■ WHAT IS REQUIRED:
In the data below, begin at the line that has "Cele mai bune" and stop after the line that has "instrumente care promit". Reproduce those lines with "Europa" changed to "România", leaving everything else as it stands.

[[ EXERCISE INPUTS open ]]

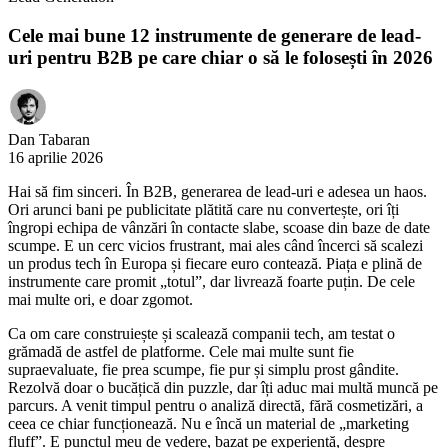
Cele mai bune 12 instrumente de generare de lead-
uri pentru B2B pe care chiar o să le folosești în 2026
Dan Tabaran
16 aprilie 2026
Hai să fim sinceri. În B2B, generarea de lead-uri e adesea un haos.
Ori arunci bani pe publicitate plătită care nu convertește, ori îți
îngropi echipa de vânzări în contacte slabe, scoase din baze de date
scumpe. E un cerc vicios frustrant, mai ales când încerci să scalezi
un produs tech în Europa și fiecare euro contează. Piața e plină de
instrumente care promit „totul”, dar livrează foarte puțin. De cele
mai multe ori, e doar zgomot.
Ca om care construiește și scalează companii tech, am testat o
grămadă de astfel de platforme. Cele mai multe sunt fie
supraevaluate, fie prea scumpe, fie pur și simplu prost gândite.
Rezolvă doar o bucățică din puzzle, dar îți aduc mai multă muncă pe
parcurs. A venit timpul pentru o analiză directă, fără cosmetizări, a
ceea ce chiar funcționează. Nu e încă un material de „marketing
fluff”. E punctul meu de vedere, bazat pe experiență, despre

[[ EXERCISE INPUTS closed ]]
[[ EXERCISE INPUTS open ]]

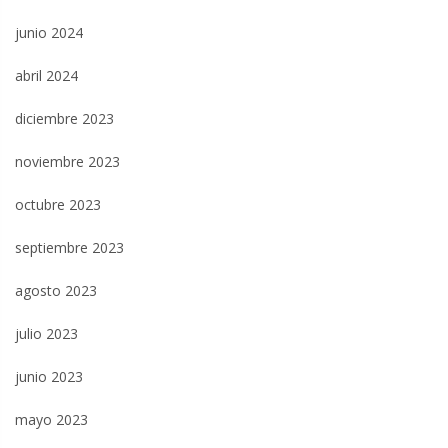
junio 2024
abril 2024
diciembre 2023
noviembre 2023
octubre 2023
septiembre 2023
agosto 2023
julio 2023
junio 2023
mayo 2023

[[ EXERCISE INPUTS closed ]]

■ ANSWER:
Cele mai bune 12 instrumente de generare de lead-
uri pentru B2B pe care chiar o să le folosești în 2026
Dan Tabaran
16 aprilie 2026
Hai să fim sinceri. În B2B, generarea de lead-uri e adesea un haos.
Ori arunci bani pe publicitate plătită care nu convertește, ori îți
îngropi echipa de vânzări în contacte slabe, scoase din baze de date
scumpe. E un cerc vicios frustrant, mai ales când încerci să scalezi
un produs tech în România și fiecare euro contează. Piața e plină de
instrumente care promit „totul”, dar livrează foarte puțin. De cele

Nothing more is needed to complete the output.